The violent death of young Tullamore teacher Ashling Murphy has shocked the entire country. While we can’t influence every factor that leads to men’s violence towards women, as parents, we can help shape our boys’ attitudes
Ashling Murphy’s murder was shocking and horrifying. The chief suspect in that murder investigation is a man. Perhaps this is no surprise. According to the United Nations Office of Drugs and Crime, 95pc of murders are committed by men. Two hundred and thirty-six women had died violently in Ireland up to 2020, at the hands of men, since Women’s Aid started to record these deaths in 1996.
According to research, there is a complex interplay between individual, relationship, community and societal factors that may lead to gender-based violence against women. You may not be able to directly change or influence some of these factors, but there are some insights from research that might help you to help your son avoid growing into the kind of man who can be violent towards women.
There are two aspects of the socialisation of boys on their journey to manhood that I will focus on in this article. The first aspect is the family circumstances that seem to project some boys into a particular pattern of deviancy. The second aspect is the gender stereotypes that box men into certain attitudes and beliefs about girls and women, and also influence their beliefs about what it is to be a man. I’m focusing on these areas because these are things you can influence as the parent of a boy.
Boys who grow up in a coercive family environment fail to develop good self-regulation and social skills. Boys who are exposed to high levels of stressful family conflict, ineffective but punitive discipline and disengaged parenting, learn to develop their own range of aggressive and coercive behaviour, to try to overcome others’ power or to avoid things they don’t like. This in turn will often lead those children to struggle in school, where they are not liked by their peers (because of “mean” behaviour) and get into trouble frequently. By the time they reach secondary school they are more likely to group together with others like themselves.
What is most interesting is that these groups then tend to reinforce anti-social, violent, aggressive or misogynistic views. One study showed, for example, that teenage boys who talked about any kind of deviant behaviour which got a laugh from their mates, were encouraged to talk more about such deviant behaviour making it more likely to become a norm for the individual which was acted out in increased delinquency in the following two years.
Another study found that the levels of hostile talk about girls and women (derogatory, disrespectful, devaluing talk, or talk endorsing aggressive behaviour towards women), among 17- and 18-year-old boys predicted their actual aggression toward a partner at age 20.
The attitudes that boys and men have about and towards women are predominantly derived from gender stereotypes. Traditional male gender norms still include being tough, being dominant, being divorced from emotions and holding power over women in particular. Female gender norms are more likely to incorporate empathy, sensitivity, devotion and altruism.

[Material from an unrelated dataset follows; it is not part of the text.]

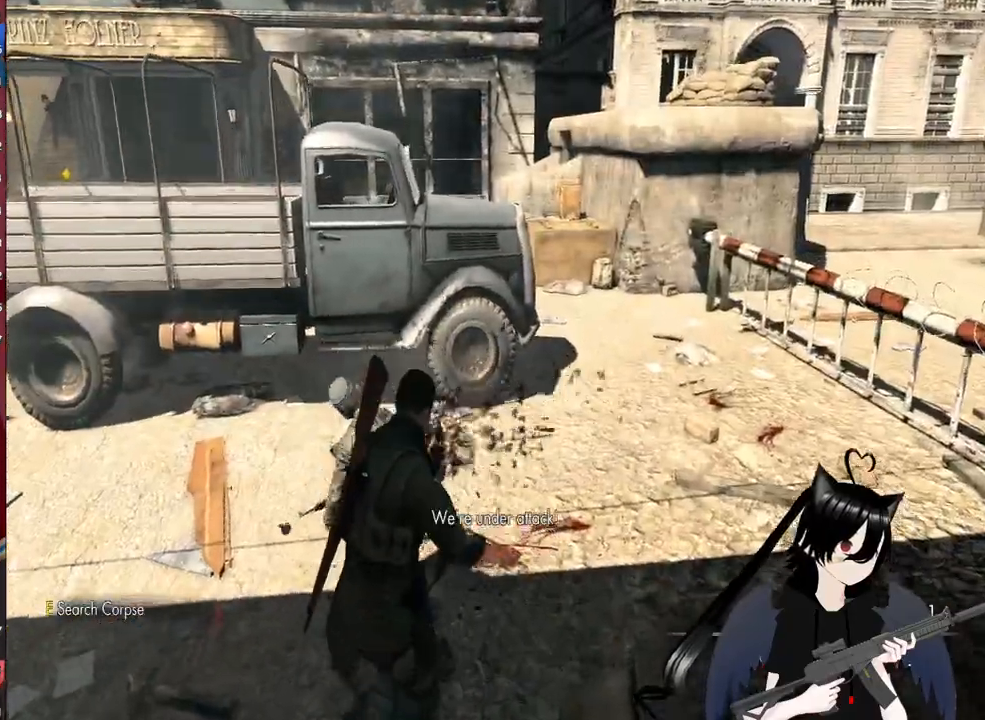
{"keys": ["w"], "mouse": [], "mouse_move": "still", "events": [[80, "d", "up"], [120, "shift", "down"], [180, "d", "down"], [260, "shift", "up"], [360, "d", "up"]]}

When boys don’t fit these norms, they get strong and repeated messages from peers (and sometimes parents or other adults) to conform to what is expected. “Don’t be a sissy”, “boys don’t cry”, “boys will be boys” (as an excuse for aggressive or violent interactions), “man up”, “he picks on you because he likes you”.
The very same traits of competitiveness or dominance are belittled in girls. For example, boys get told that girls are “bossy” (when they show leadership), or “uptight” (when they resist a challenge to their boundaries), or a “tomboy” (shaming a girl for having the same traits as a boy).
These kinds of stereotypes, that limit both boys and girls, are bound into the fabric of the attitudes that many of us will unknowingly and even unintentionally express.
These stereotypes are what boys need to see and hear us challenge. They need to experience their parents as warm, understanding, emotive and engaged. We cannot parent our boys with threat or violence. We must create home environments that balance high expectations of appropriate behaviour with high levels of appropriate responsiveness to the emotional world of our children.
Boys need to hear other boys and men talk about a breadth of masculinity that stretches way beyond the stereotypes of power, dominance and toughness. Boys need to be surrounded by men who are empathetic so they can learn to use empathy. Boys need to experience compassion from other boys and men so that they can be compassionate.
If we are to address gender-based violence in memory of all women killed by men, we must actively socialise boys to be respectful, considerate, responsible, emotionally attuned, and equal in their views and actions.